▸ TEXTO:
□ □ □ □ □

Bruscamente no Inverno que já é quase passado: o COVID-19 instalou-se no nosso quotidiano como novo sistema de organização social. De tal modo que o fundamental aparato de combate ao vírus, envolvendo controlo, vigilância e pedagogia, não pode deixar de arrastar um perverso efeito de reconversão do calendário de 2020. E mais além.
Dir-se-ia que a extrema rarefação dos contactos sociais, a que agora somos compelidos em nome da defesa da comunidade, nos devolveu uma entidade, o corpo, cuja irredutibilidade se tinha naturalizado e, de algum modo, liofilizado no labirinto dos prazeres virtuais. O social "em rede" está, assim, exposto na sua agressiva simulação identitária — somos mais que um corpo, garantem-nos todas as metafísicas, mas nunca menos que um corpo.

□ □ □ □ □

Dados recolhidos:
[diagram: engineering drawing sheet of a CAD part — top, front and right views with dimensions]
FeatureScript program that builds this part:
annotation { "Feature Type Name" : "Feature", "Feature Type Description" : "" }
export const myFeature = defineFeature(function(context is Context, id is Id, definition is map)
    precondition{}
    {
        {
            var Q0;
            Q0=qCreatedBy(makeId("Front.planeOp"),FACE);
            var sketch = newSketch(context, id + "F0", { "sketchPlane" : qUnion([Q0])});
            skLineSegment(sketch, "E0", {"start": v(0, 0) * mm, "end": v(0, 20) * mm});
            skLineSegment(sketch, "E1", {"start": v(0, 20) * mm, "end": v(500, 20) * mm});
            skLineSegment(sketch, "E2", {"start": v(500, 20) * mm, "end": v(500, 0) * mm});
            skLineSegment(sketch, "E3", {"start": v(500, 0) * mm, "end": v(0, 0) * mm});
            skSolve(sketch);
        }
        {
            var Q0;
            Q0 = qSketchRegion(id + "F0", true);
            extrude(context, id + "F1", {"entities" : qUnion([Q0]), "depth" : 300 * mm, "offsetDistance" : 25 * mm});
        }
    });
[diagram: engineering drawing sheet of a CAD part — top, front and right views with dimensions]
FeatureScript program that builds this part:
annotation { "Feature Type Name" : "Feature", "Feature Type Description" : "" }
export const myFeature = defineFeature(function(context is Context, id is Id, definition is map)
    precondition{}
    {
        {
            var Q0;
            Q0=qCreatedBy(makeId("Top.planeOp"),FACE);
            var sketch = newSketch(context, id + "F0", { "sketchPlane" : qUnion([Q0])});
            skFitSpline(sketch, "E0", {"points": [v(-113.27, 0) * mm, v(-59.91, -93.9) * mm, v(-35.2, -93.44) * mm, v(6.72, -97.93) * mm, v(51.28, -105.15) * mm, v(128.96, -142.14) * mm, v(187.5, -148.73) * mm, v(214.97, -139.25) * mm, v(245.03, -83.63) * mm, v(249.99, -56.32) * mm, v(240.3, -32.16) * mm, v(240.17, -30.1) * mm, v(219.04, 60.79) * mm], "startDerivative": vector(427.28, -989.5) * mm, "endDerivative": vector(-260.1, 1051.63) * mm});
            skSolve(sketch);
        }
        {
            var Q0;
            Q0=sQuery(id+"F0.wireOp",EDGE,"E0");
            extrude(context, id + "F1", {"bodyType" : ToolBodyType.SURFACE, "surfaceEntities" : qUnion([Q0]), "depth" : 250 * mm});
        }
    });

□ □ □ □ □

▸ TAREFA A: Traduza para inglês esta frase do texto sobre a COVID-19: "Bruscamente no Inverno que já é quase passado: o COVID-19 instalou-se no nosso quotidiano como novo sistema de organização social."
▸ TAREFA B: Repita, tal e qual, o trecho do texto sobre a COVID-19 que abre com as palavras "Dir-se-ia que a" e fecha com "que um corpo.".

▸ RESPOSTA ESPERADA A: Abruptly, in the winter that is now almost over, COVID-19 settled into our daily lives as a new system of social organization.

▸ RESPOSTA ESPERADA B:
Dir-se-ia que a extrema rarefação dos contactos sociais, a que agora somos compelidos em nome da defesa da comunidade, nos devolveu uma entidade, o corpo, cuja irredutibilidade se tinha naturalizado e, de algum modo, liofilizado no labirinto dos prazeres virtuais. O social "em rede" está, assim, exposto na sua agressiva simulação identitária — somos mais que um corpo, garantem-nos todas as metafísicas, mas nunca menos que um corpo.